Put another way, by recognizing the talents my friend had, they made it easy to answer the more-important question: “how can I help?” Outside of caring for children, humans don’t often do something for someone unless they actually want it.
An Ugly Chapter (one time it all went terribly wrong)
As a counter example, I once had a particularly challenging experience at a company. Half of the development team had left in a matter of months. There were grumblings that half of the remaining were preparing to leave as well. Without dragging out all the dirty laundry, there was a common issue that kept coming up, nobody owned anything they worked on. People were reduced from solid developers to something miserable and frustrated. Somehow in the pressure, this leader got in the habit of starting and taking over things, then leaving everything unfinished and nobody confident they could contribute. I heard, without exaggeration, 100 times, “it doesn’t matter anyway, X will just come in and change it whenever he feels like it.” I heard this over and over again.
I’ve never seen a team succeed where the team members weren’t allowed to win.
Or, if the leader has to be the hero, everyone will do the bare minimum not to get fired or stick out in any way.
I think that’s the way I want to leave that story. There are many useful details that someone trying to lead a team successfully would want to hear. However, my experience tells me that people can grow and learn. I don’t want a criticism to be an excuse for someone to be stuck in their ways. My advice is that they need to point where they’re going and get out of the way so people can do their jobs.
This isn’t about culture
Notice how, in my opinion, the answer is to get someone that sees where a leader is going and wants to pitch in. It’s not about creating culture. Despite all the hype, culture is a cheap substitute for strategy.
Actually think about that for a moment. There’s a strategy/culture trade off. If there’s a strong strategy, people get vested and excited about their contribution. If not, people get excited about getting along, having fun, being personally recognized. It becomes about looking good rather than doing good.
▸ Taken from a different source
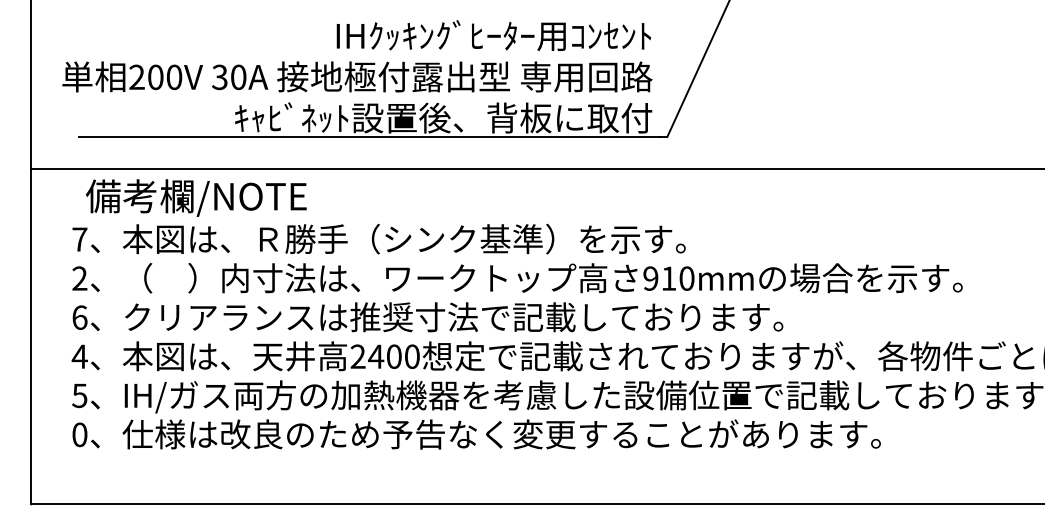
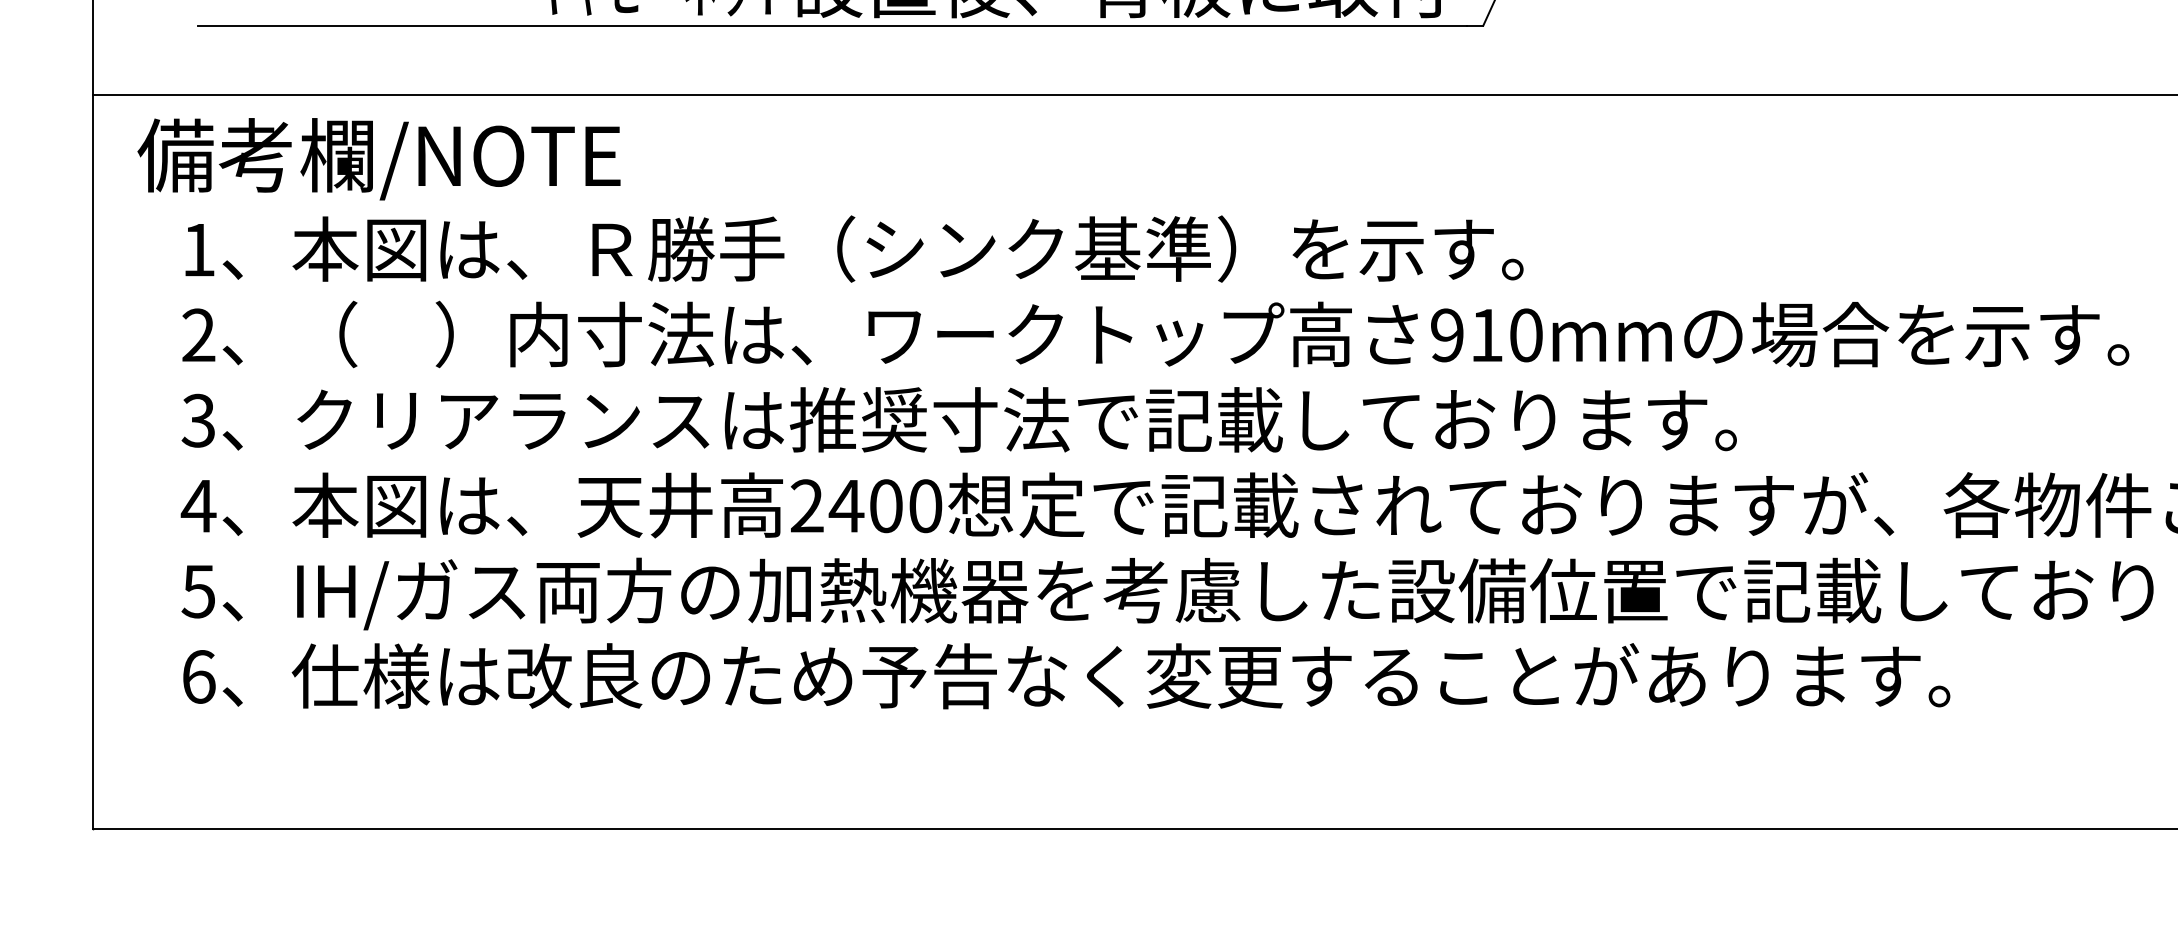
text: (196, 197) -> (379, 157), moved
text: (79, 239) -> (198, 249), 7 -> 1
text: (79, 317) -> (198, 420), 6 -> 3
text: (79, 434) -> (198, 676), 0 -> 6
Even in cultures of delivery, the external pressure of delivering something isn’t as useful as the internal desire to produce something important.
That means it’s not about who’s in charge. It’s not about leadership style. It’s about wanting to be part of the core purpose of a team. And, in my experience, wanting to be part of that purpose is a lot easier and cheaper than trying to manufacture culture.
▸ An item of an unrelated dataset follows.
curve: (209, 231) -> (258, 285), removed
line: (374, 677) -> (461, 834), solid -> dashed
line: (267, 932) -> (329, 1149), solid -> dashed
That’s because when we get a job, we almost always developed some real talent to be there.
Developers especially paid an incredible price to be at their desks. For me, it was attending lots of school, reading hundreds of books, spending near 80,000 hours of practice (I’m a workaholic though I’m less and less proud of that as I grow older). I had to really want to be there, and my experience isn’t unique.
We worked incredibly hard to get there. We have incredibly critical reasons to be there. Use that to get someone to care about where you’re going, and you’re a leader of software developers.
This really is an issue.
Believing in where we are going and having some ownership of the solution is the easiest cure. I’m not talking about equity or options. I’m talking about just letting people deliver worthwhile contributions and thanking them for it.